After a week of rain, Manhattan is starting to resemble a waterlogged Emerald City, and the natives are getting restless. Green, as in shoots, also seems to be the color of choice among economists this spring, and the stock market has responded with gusto, up 30 percent from its Death Valley bottom in early March.
The decline in equity prices has exacted a terrible toll on endowments and individual investors alike, dealing a double blow to nonprofits. So a rebound in stock prices is welcome news. But is the rally sustainable? And is it a sign the economy itself is on the road to recovery?
No, writes New York Times columnist Bob Herbert in today's paper ("Far From Over," May 9, 2009), quite the opposite. "The economy," he says, "is in shambles. Nearly 540,000 jobs were lost in April, a horrifying number. The unemployment rate rose to 8.9 percent," and is expected to hit double digits by the end of the year.
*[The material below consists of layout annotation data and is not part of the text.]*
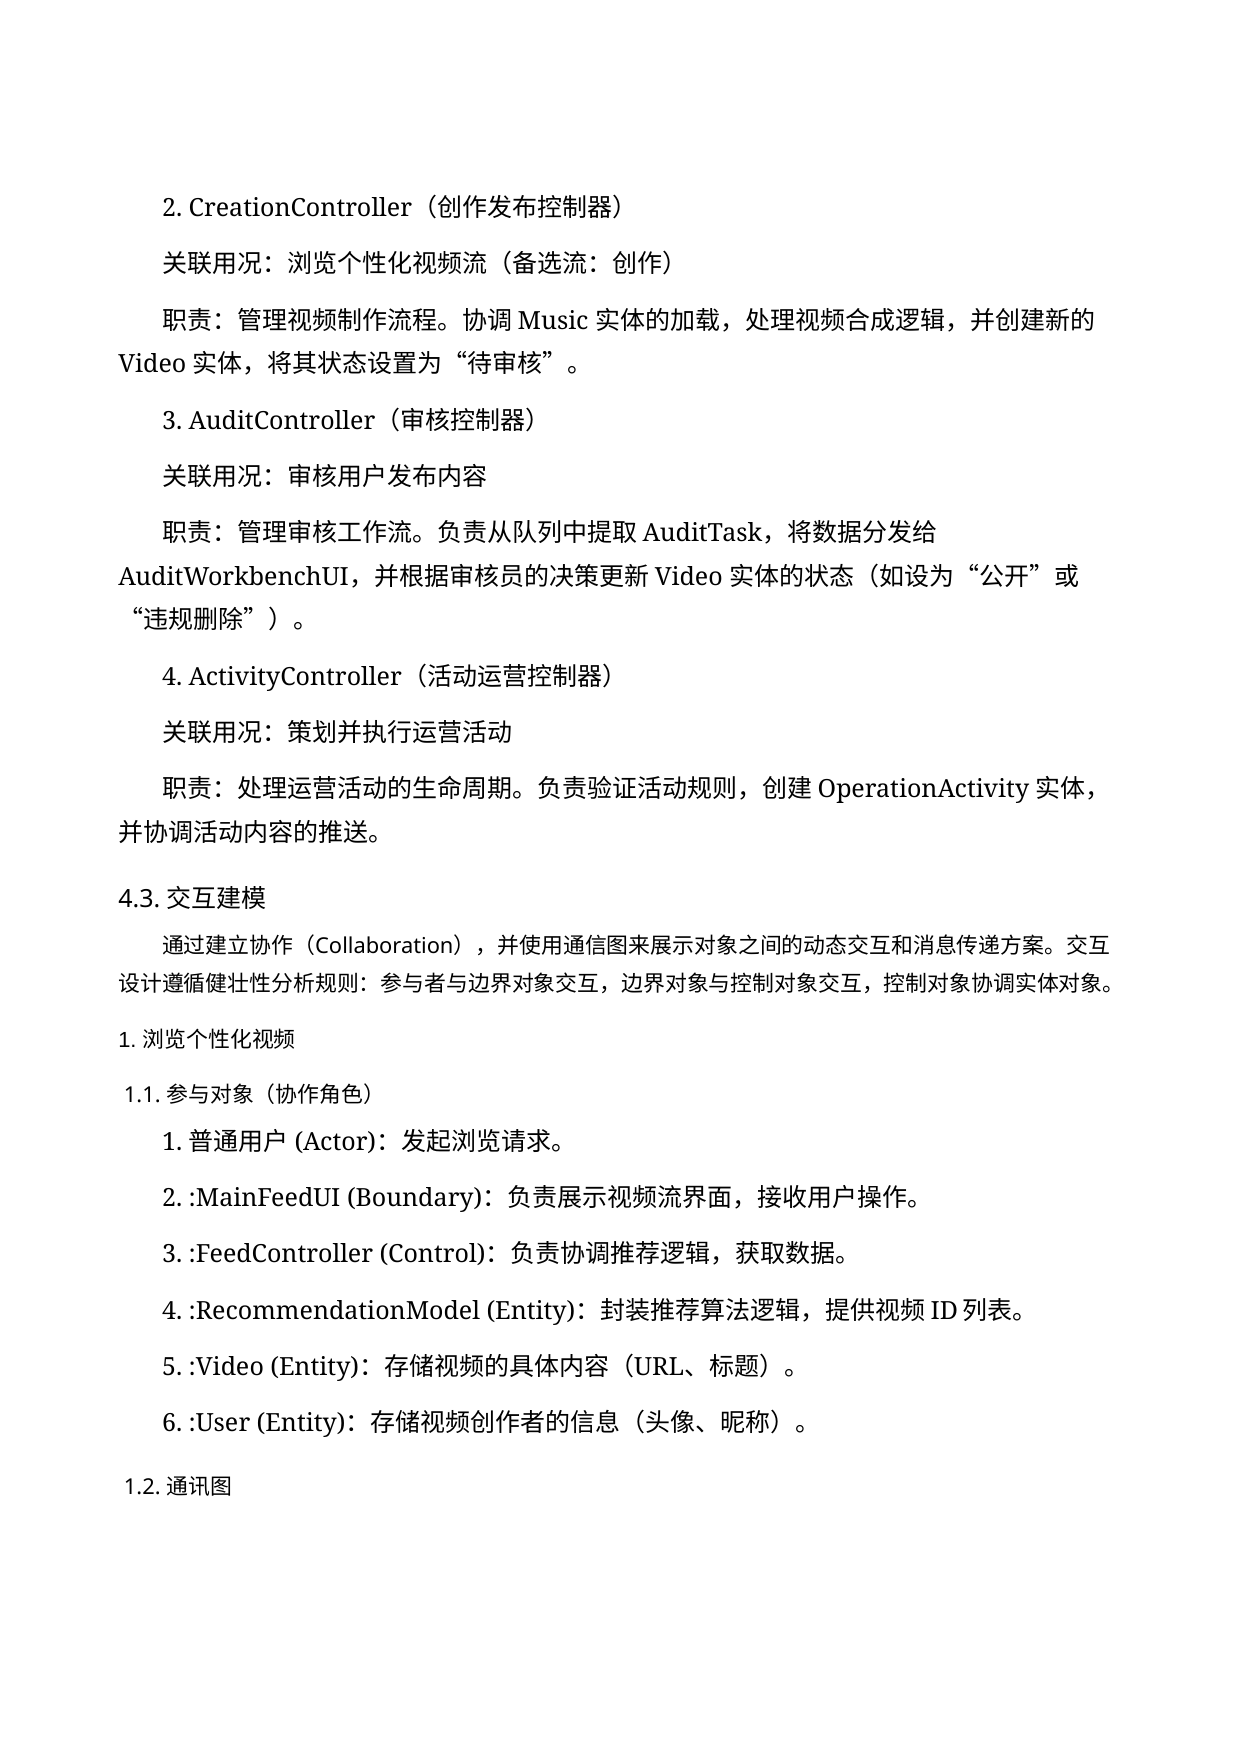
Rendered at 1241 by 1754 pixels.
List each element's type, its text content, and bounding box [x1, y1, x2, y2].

text 关联用况：审核用户发布内容 [118, 456, 1122, 493]
text 职责：管理视频制作流程。协调 Music 实体的加载，处理视频合成逻辑，并创建新的 Video 实体，将其状态设置为“待审核”。 [118, 300, 1122, 380]
text 2. :MainFeedUI (Boundary)：负责展示视频流界面，接收用户操作。 [118, 1177, 1122, 1214]
subtitle 参与对象（协作角色） [118, 1077, 1122, 1108]
text 4. ActivityController（活动运营控制器） [118, 656, 1122, 692]
text 3. :FeedController (Control)：负责协调推荐逻辑，获取数据。 [118, 1234, 1122, 1270]
text 通过建立协作（Collaboration），并使用通信图来展示对象之间的动态交互和消息传递方案。交互设计遵循健壮性分析规则：参与者与边界对象交互，边界对象与控制对象交互，控制对象协调实体对象。 [118, 928, 1122, 998]
text 6. :User (Entity)：存储视频创作者的信息（头像、昵称）。 [118, 1403, 1122, 1439]
text 关联用况：策划并执行运营活动 [118, 712, 1122, 749]
text 职责：处理运营活动的生命周期。负责验证活动规则，创建 OperationActivity 实体，并协调活动内容的推送。 [118, 769, 1122, 848]
text 1. 普通用户 (Actor)：发起浏览请求。 [118, 1121, 1122, 1157]
subtitle 通讯图 [118, 1469, 1122, 1501]
text 关联用况：浏览个性化视频流（备选流：创作） [118, 244, 1122, 280]
subtitle 交互建模 [118, 878, 1122, 914]
text 5. :Video (Entity)：存储视频的具体内容（URL、标题）。 [118, 1347, 1122, 1383]
text 3. AuditController（审核控制器） [118, 400, 1122, 436]
subtitle 浏览个性化视频 [118, 1022, 1122, 1054]
text 4. :RecommendationModel (Entity)：封装推荐算法逻辑，提供视频ID列表。 [118, 1290, 1122, 1326]
text 2. CreationController（创作发布控制器） [118, 188, 1122, 224]
text 职责：管理审核工作流。负责从队列中提取 AuditTask，将数据分发给 AuditWorkbenchUI，并根据审核员的决策更新 Video 实体的状态（如设为“公开”或“违规删除”）。 [118, 513, 1122, 636]
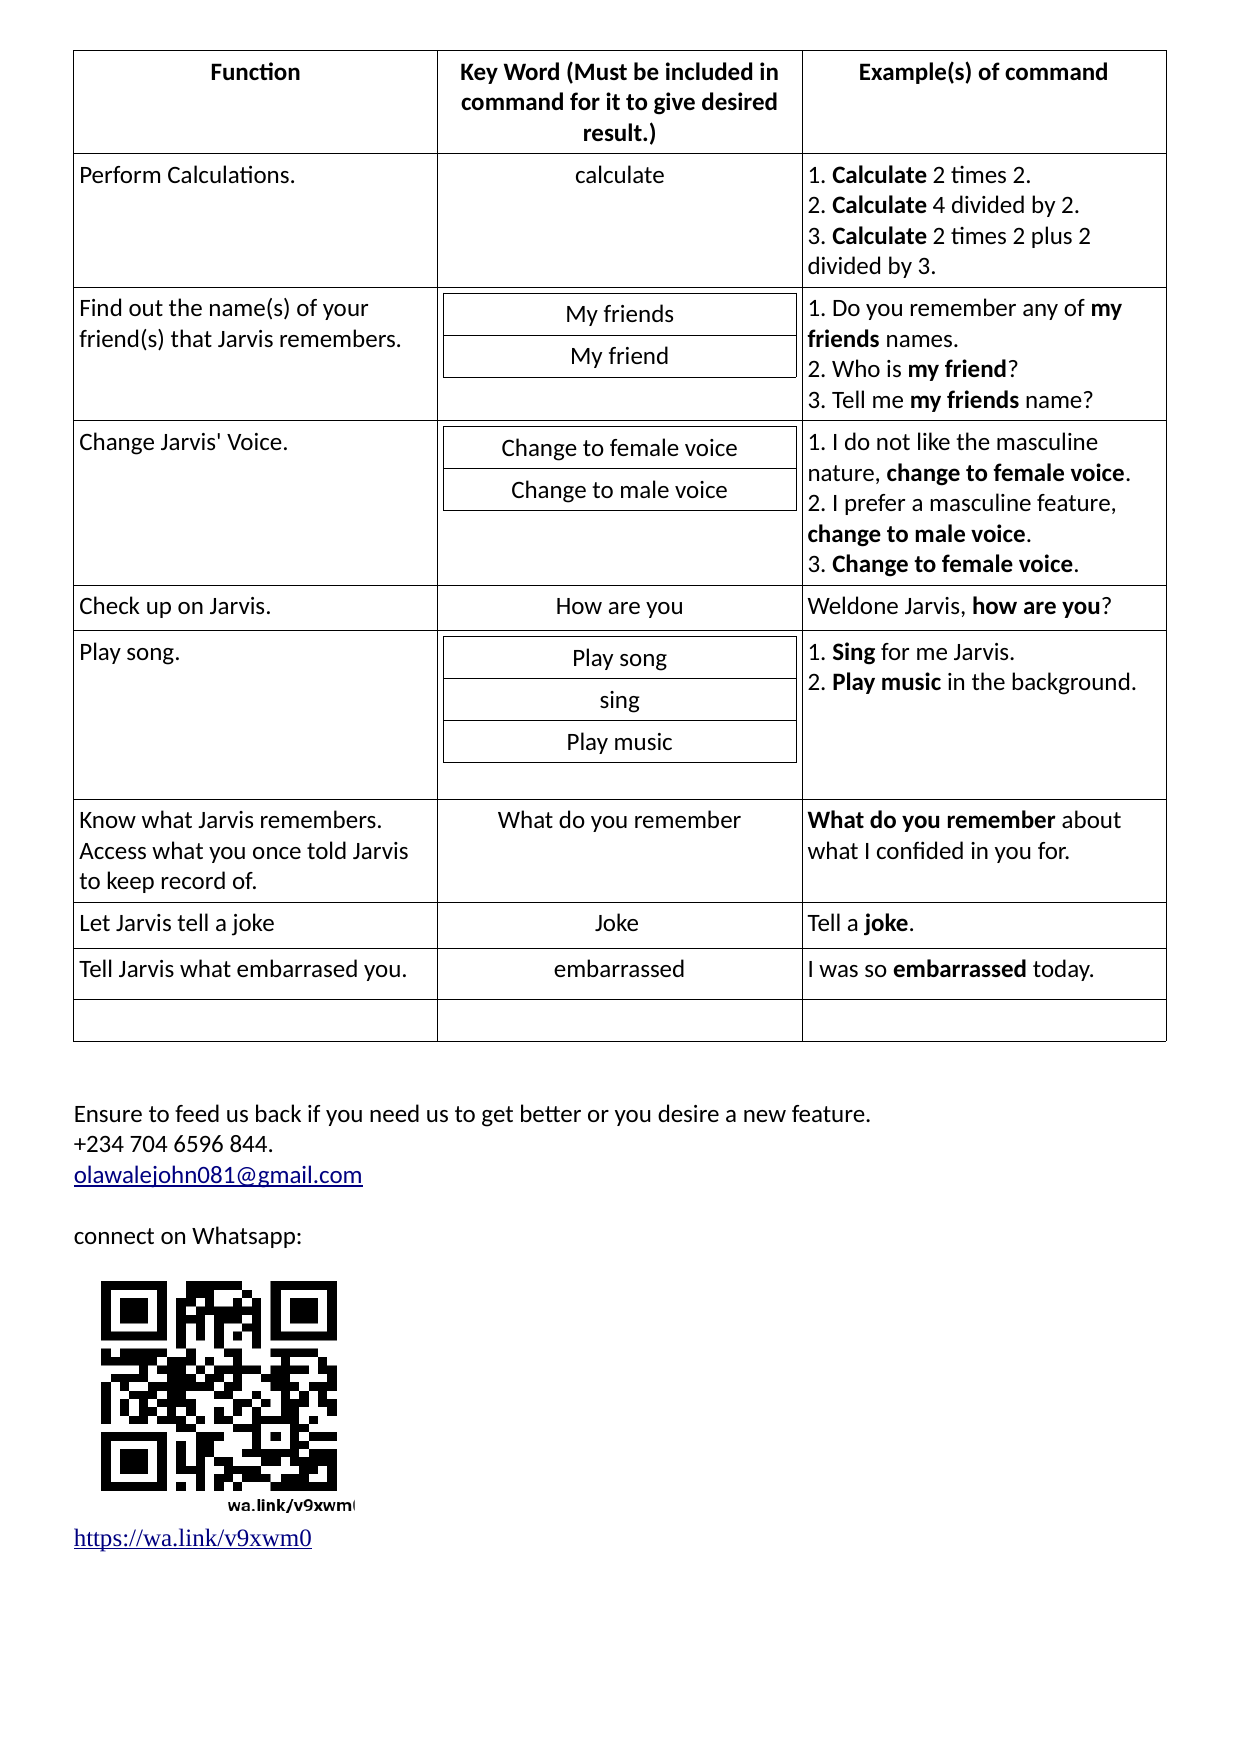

Yes, the rate slowed some in April, thanks in part to 72,000 mostly part-time Census Bureau jobs added by the government. But job losses in February and March were revised upward, from 651,000 and 663,000 to 681,000 and 699,000, respectively. Yikes.
As the nonprofit sector knows all too well, rising joblessness is also causing poverty and homelessness to increase. According to the Economic Policy Institute, the poverty rate is in danger of increasing from 18 percent, the 2007 figure, to 27.3 percent by 2010. And the rate for black children -- an already appalling 34.5 percent -- could go to 50 percent if the "official" unemployment rate rises to 10 percent, as expected.
"Joblessness is like a cancer," Herbert writes.
The last thing in the world you want is for it to metastasize. And that's what's happening now. Don't tell me about the stock market. Don't tell me about the banks and their perpetual flimflammery. Tell me whether poor and middle-income families can find work. If they can't the country's in trouble....
Herbert is right, of course, and outside the precincts of Wall Street and affluent communities where a million dollars is just a down payment on a third home, people are scared. Scared that they'll lose their jobs, their homes, their hopes for the future. The question is, What are we going to do about it?